> Text excerpt
########################################

One common addition to a chainset is a chaingaurd. This can take many different forms in terms of size and shape, but the concept is to have a protective ring or barrier over the edge of the chainring so that if the chainring makes contact with something, it will not slip off or become damaged. This is only necessary in some isolated cases, generally in off road mountain biking, BMX or trials, where tricky large obstacles such as logs, handrails or rocks have to be negotiated.
Repair & maintenance tutorials:
Any bike that utilises gears or variable ratios will need to have a control for the rider to change between them. Similar to a gear stick on a car, a gear shifter, located on the handlebars, is essentially responsible for changing between gears when the rider feels the need.
There are many different types of shifters, depending on the type of gears used on the bike. However, one consistent feature is the use of cables. Up until very recently, nearly all gear shifters made use of a metal cable to transfer the instruction from the control (shifter) to the gears via the tensioning and de-tensioning of the cable.

########################################

> Problems to work on
(1) Rewrite the records, changing every "After Effects" to "Premiere Pro" and keeping everything else the same. Do not include the pictures.
(2) Extend the passage on bicycle chainguards and gear shifters by continuing it after its last sentence.

########################################

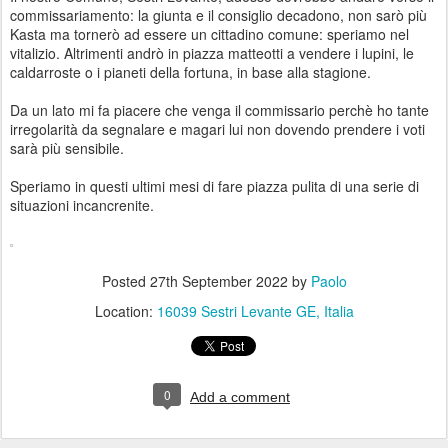
commissariamento: la giunta e il consiglio decadono, non sarò più
Kasta ma tornerò ad essere un cittadino comune: speriamo nel
vitalizio. Altrimenti andrò in piazza matteotti a vendere i lupini, le
caldarroste o i pianeti della fortuna, in base alla stagione.
Da un lato mi fa piacere che venga il commissario perchè ho tante
irregolarità da segnalare e magari lui non dovendo prendere i voti
sarà più sensibile.
Speriamo in questi ultimi mesi di fare piazza pulita di una serie di
situazioni incancrenite.
Posted
27th September 2022
by
Paolo
Location:
16039 Sestri Levante GE, Italia
0
Add a comment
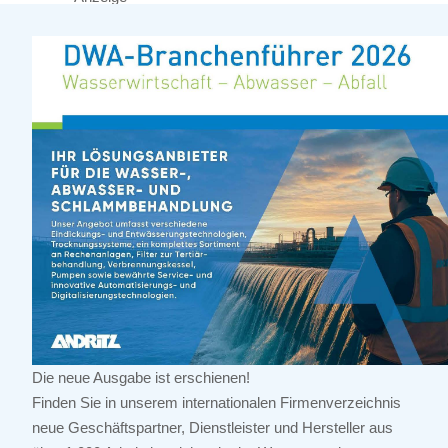
Die neue Ausgabe ist erschienen!
Finden Sie in unserem internationalen Firmenverzeichnis
neue Geschäftspartner, Dienstleister und Hersteller aus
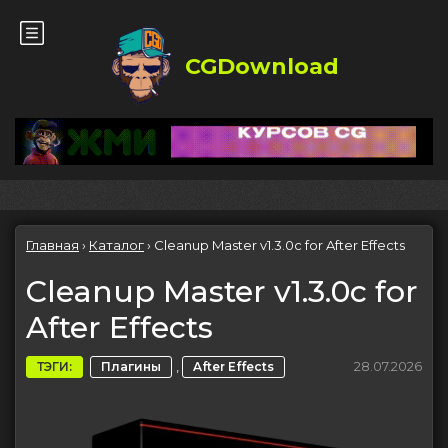
CGDownload
Главная
›
Каталог
›
Cleanup Master v1.3.0c for After Effects
Cleanup Master v1.3.0c for
After Effects
,
28.07.2026
ТЭГИ:
Плагины
After Effects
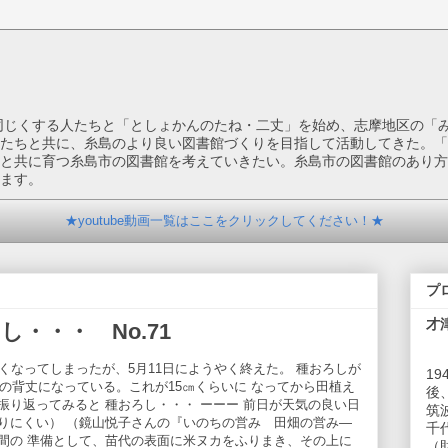
を同じくする人たちと「としょかんのたね・二丈」を始め、志摩地区の「
たちと共に、糸島のより良い図書館づくりを目指して活動してきた。「
と共に育つ糸島市の図書館を考えていきたい。糸島市の図書館のあり方
ます。
★youtube動画一覧はここをクリックしてください！★
プ
才
・・・ No.71
くなってしまったが、5月11日にようやく終えた。 種おろしが
1
どの背丈になっている。これが15㎝くらいに なってから田植え
後
り返ってみると 種おろし・・・ ーーー 前日が天気の良い日
筑
りにくい） （鏡山悦子さんの『いのちの営み 田畑の営み―
千
間の 準備として、苗代の表面に米ヌカをふりまき、その上に
（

########################################

> Answers to each task
(1)
commissariamento: la giunta e il consiglio decadono, non sarò più
Kasta ma tornerò ad essere un cittadino comune: speriamo nel
vitalizio. Altrimenti andrò in piazza matteotti a vendere i lupini, le
caldarroste o i pianeti della fortuna, in base alla stagione.
Da un lato mi fa piacere che venga il commissario perchè ho tante
irregolarità da segnalare e magari lui non dovendo prendere i voti
sarà più sensibile.
Speriamo in questi ultimi mesi di fare piazza pulita di una serie di
situazioni incancrenite.
Posted
27th September 2022
by
Paolo
Location:
16039 Sestri Levante GE, Italia
0
Add a comment
Die neue Ausgabe ist erschienen!
Finden Sie in unserem internationalen Firmenverzeichnis
neue Geschäftspartner, Dienstleister und Hersteller aus
CGDownload
Главная
›
Каталог
›
Cleanup Master v1.3.0c for Premiere Pro
Cleanup Master v1.3.0c for
Premiere Pro
,
28.07.2026
ТЭГИ:
Плагины
Premiere Pro
を同じくする人たちと「としょかんのたね・二丈」を始め、志摩地区の「
たちと共に、糸島のより良い図書館づくりを目指して活動してきた。「
と共に育つ糸島市の図書館を考えていきたい。糸島市の図書館のあり方
ます。
★youtube動画一覧はここをクリックしてください！★
プ
才
・・・ No.71
くなってしまったが、5月11日にようやく終えた。 種おろしが
1
どの背丈になっている。これが15㎝くらいに なってから田植え
後
り返ってみると 種おろし・・・ ーーー 前日が天気の良い日
筑
りにくい） （鏡山悦子さんの『いのちの営み 田畑の営み―
千
間の 準備として、苗代の表面に米ヌカをふりまき、その上に
（

(2)
In the same way that a brake cable is attached to a brake lever (see ‘Cables’ section for cable transfer explanation), both the inner and outer gear cable are attached to the shifter. However the design only allows for the inner cable to be tensioned while the outer cable remains stationary, creating a pulling motion, which is then transferred to the derailleurs and into mechanical movement.
Before the varying designs of shifters are identified, it would be best to discuss the specifics of cable tensioning and ‘indexing’.
The position of the mech/derailleur is dictated by the shifter, so it is important for the shifter to be ‘indexed’ (configured spacing), as with the cogs/chainrings. Fitting an 11-speed cassette onto a bike with an 8-speed shifter would not work, in the same way as fitting a 10-speed shifter onto a 9-speed cassette would also not work. This is because both the spacing between the cogs, the number of cogs, differs between set ups.
However, some older gear systems have shifters that are ‘un-indexed’, meaning that the motion is gradual and undefined, and it is down to the rider to locate the exact gears by feel. This can be a positive thing, as it means that a wide range of mechs and cogs/chainrings can be used due to the undefined gearing Overall, though, the advantages of using an indexed set up are huge, mainly due to the simplicity and ease of the rider being able to click effortlessly between gears, with little need to concentrate on the exact movement, which in turn allows the focus to remain on the road (or the burning legs).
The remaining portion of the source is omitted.